Title: Big speedup in email message parsing
Type: performance
Components: email, Library (Lib) Versions: Python 3.5
Nosy List: ajaksu2, barry, holdenweb, lpd, r.david.murray, serhiy.storchaka
Created on 2005-07-23 22:07 by lpd, last changed 2022-04-11 14:56 by admin.

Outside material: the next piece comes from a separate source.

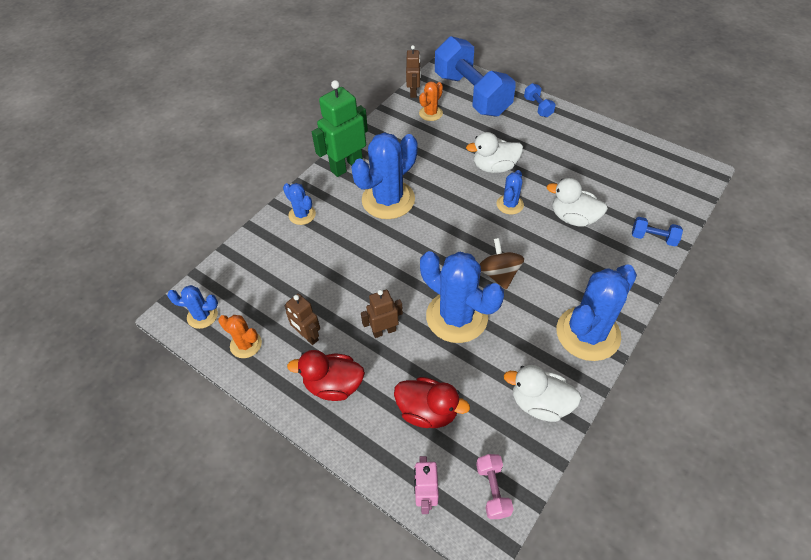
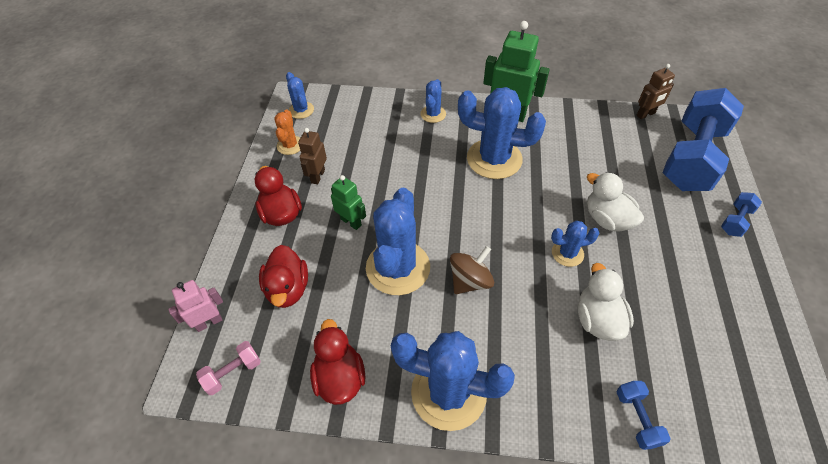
camera: 60 degrees right, 0 degrees up
(384, 331) = (351, 222): brown robot -> green robot
(430, 113) = (631, 139): orange cactus -> none
(539, 403) = (340, 377): white duck -> red duck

Author: L. Peter Deutsch (lpd) Date: 2005-07-23 22:07
Python 2.4.1, Red Hat Linux 7.3.

Speeds up message parsing on files with large
attachments by approximately 4x, mostly by replacing
REs by direct string processing.
Author: Steve Holden (holdenweb) Date: 2006-05-25 22:55
Logged In: YES 

A first examinaation reveals no particular speedup on an
email with approximately 30 MB of attachments. Can the OP
perhaps provide some code and test data I could time to
verify the assertions of speedup? Otherwise I can't see much
point in applying the patch.
Author: Barry A. Warsaw (barry) Date: 2006-05-28 01:12
Logged In: YES 

Here's a slightly better version, cleaned up for style and
applicable to Python 2.5 (which is the only place I'd feel
comfortable applying it).  I've verified that this provides
about a 3x speed up at least for some messages with really
big attachments.
Author: R. David Murray (r.david.murray) Date: 2010-12-27 17:17
Since this is a performance hack and is considerably invasive of the feedparser code (and needs updating), I'm deferring it to 3.3.
Author: Serhiy Storchaka (serhiy.storchaka) Date: 2013-03-14 20:46
Test fails with stack overflow:

ERROR: test_pushCR_LF (email.test.test_email.TestIterators)
FeedParser BufferedSubFile.push() assumed it received complete
Traceback (most recent call last):
  File "/home/serhiy/py/cpython2.7/Lib/email/test/", line 2585, in test_pushCR_LF
  File "/home/serhiy/py/cpython2.7/Lib/email/", line 140, in push
    parts = _splitlines(data)
  File "/home/serhiy/py/cpython2.7/Lib/email/", line 170, in _splitlines
  File "/home/serhiy/py/cpython2.7/Lib/email/", line 170, in _splitlines
RuntimeError: maximum recursion depth exceeded